--- begin DATASET RECORDS ---

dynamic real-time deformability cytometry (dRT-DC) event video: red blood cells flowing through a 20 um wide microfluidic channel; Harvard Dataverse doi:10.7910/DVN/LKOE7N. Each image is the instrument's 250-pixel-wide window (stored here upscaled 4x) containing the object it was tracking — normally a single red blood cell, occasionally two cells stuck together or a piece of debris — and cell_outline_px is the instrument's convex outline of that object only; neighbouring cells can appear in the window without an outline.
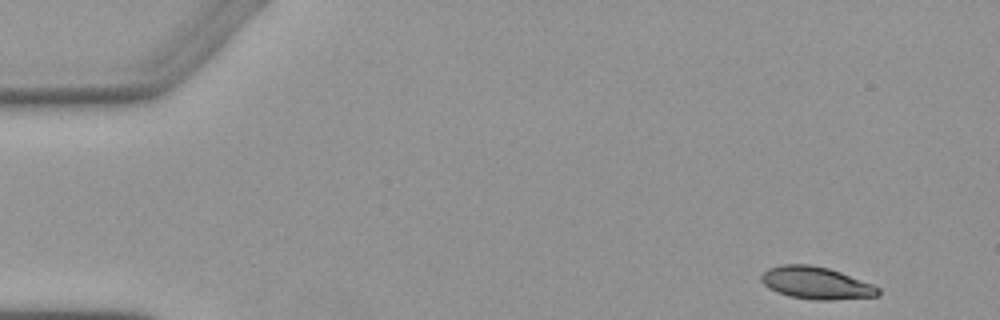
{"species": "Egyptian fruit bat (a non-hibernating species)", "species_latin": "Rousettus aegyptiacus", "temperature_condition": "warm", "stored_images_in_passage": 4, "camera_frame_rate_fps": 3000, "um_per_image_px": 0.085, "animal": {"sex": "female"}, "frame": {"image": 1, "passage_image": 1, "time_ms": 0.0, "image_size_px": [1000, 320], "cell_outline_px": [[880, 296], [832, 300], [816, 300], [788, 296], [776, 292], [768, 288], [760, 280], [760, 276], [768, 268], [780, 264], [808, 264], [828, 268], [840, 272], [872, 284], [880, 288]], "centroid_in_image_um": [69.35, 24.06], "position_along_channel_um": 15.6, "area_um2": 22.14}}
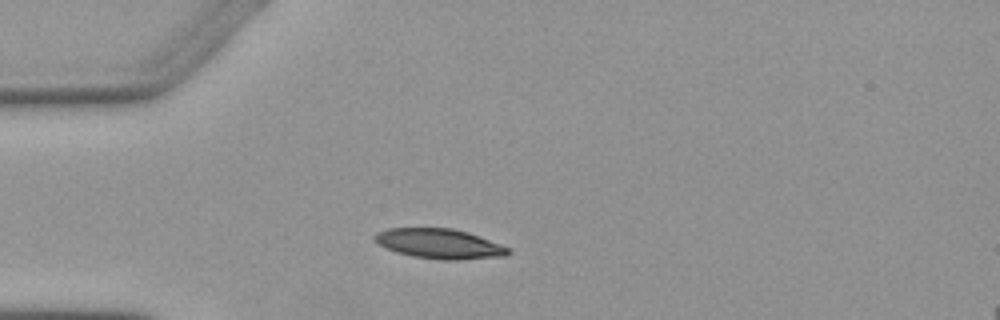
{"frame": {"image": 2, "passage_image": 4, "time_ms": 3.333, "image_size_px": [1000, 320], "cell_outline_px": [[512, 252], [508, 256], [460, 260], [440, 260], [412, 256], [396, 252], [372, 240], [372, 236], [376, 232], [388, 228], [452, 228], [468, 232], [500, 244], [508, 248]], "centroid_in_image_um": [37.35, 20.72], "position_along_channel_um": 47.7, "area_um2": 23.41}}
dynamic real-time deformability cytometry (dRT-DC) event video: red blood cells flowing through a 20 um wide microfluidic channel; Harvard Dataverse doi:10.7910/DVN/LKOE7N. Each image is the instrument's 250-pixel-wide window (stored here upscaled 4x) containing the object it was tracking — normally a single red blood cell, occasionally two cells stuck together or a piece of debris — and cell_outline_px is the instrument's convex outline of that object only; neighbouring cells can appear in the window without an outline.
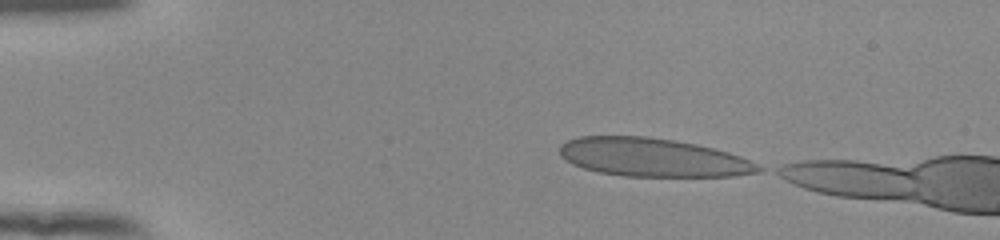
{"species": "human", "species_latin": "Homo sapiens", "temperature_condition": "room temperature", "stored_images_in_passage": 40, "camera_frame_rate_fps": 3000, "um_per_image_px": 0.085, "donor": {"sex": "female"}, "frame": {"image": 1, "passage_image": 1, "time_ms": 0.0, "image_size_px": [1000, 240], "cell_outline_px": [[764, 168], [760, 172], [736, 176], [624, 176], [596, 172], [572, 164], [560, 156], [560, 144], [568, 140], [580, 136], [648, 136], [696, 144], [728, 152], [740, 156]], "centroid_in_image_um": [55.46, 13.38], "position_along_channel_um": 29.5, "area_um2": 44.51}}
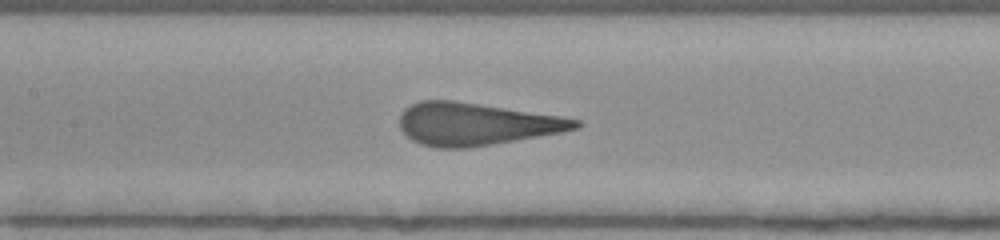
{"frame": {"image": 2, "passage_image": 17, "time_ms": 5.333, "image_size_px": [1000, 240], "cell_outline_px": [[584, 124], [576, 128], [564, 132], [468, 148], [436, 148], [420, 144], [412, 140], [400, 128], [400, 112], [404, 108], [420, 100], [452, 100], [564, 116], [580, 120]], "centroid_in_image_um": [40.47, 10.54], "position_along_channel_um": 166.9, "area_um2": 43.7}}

--- end DATASET RECORDS ---

> [PROBLEM STATEMENT]:
Each entry must be retyped word for word, with every image omitted.

> [COMPLETE OUTPUT]:
dynamic real-time deformability cytometry (dRT-DC) event video: red blood cells flowing through a 20 um wide microfluidic channel; Harvard Dataverse doi:10.7910/DVN/LKOE7N. Each image is the instrument's 250-pixel-wide window (stored here upscaled 4x) containing the object it was tracking — normally a single red blood cell, occasionally two cells stuck together or a piece of debris — and cell_outline_px is the instrument's convex outline of that object only; neighbouring cells can appear in the window without an outline.
{"species": "Egyptian fruit bat (a non-hibernating species)", "species_latin": "Rousettus aegyptiacus", "temperature_condition": "warm", "stored_images_in_passage": 4, "camera_frame_rate_fps": 3000, "um_per_image_px": 0.085, "animal": {"sex": "female"}, "frame": {"image": 1, "passage_image": 1, "time_ms": 0.0, "image_size_px": [1000, 320], "cell_outline_px": [[880, 296], [832, 300], [816, 300], [788, 296], [776, 292], [768, 288], [760, 280], [760, 276], [768, 268], [780, 264], [808, 264], [828, 268], [840, 272], [872, 284], [880, 288]], "centroid_in_image_um": [69.35, 24.06], "position_along_channel_um": 15.6, "area_um2": 22.14}}
{"frame": {"image": 2, "passage_image": 4, "time_ms": 3.333, "image_size_px": [1000, 320], "cell_outline_px": [[512, 252], [508, 256], [460, 260], [440, 260], [412, 256], [396, 252], [372, 240], [372, 236], [376, 232], [388, 228], [452, 228], [468, 232], [500, 244], [508, 248]], "centroid_in_image_um": [37.35, 20.72], "position_along_channel_um": 47.7, "area_um2": 23.41}}
dynamic real-time deformability cytometry (dRT-DC) event video: red blood cells flowing through a 20 um wide microfluidic channel; Harvard Dataverse doi:10.7910/DVN/LKOE7N. Each image is the instrument's 250-pixel-wide window (stored here upscaled 4x) containing the object it was tracking — normally a single red blood cell, occasionally two cells stuck together or a piece of debris — and cell_outline_px is the instrument's convex outline of that object only; neighbouring cells can appear in the window without an outline.
{"species": "human", "species_latin": "Homo sapiens", "temperature_condition": "room temperature", "stored_images_in_passage": 40, "camera_frame_rate_fps": 3000, "um_per_image_px": 0.085, "donor": {"sex": "female"}, "frame": {"image": 1, "passage_image": 1, "time_ms": 0.0, "image_size_px": [1000, 240], "cell_outline_px": [[764, 168], [760, 172], [736, 176], [624, 176], [596, 172], [572, 164], [560, 156], [560, 144], [568, 140], [580, 136], [648, 136], [696, 144], [728, 152], [740, 156]], "centroid_in_image_um": [55.46, 13.38], "position_along_channel_um": 29.5, "area_um2": 44.51}}
{"frame": {"image": 2, "passage_image": 17, "time_ms": 5.333, "image_size_px": [1000, 240], "cell_outline_px": [[584, 124], [576, 128], [564, 132], [468, 148], [436, 148], [420, 144], [412, 140], [400, 128], [400, 112], [404, 108], [420, 100], [452, 100], [564, 116], [580, 120]], "centroid_in_image_um": [40.47, 10.54], "position_along_channel_um": 166.9, "area_um2": 43.7}}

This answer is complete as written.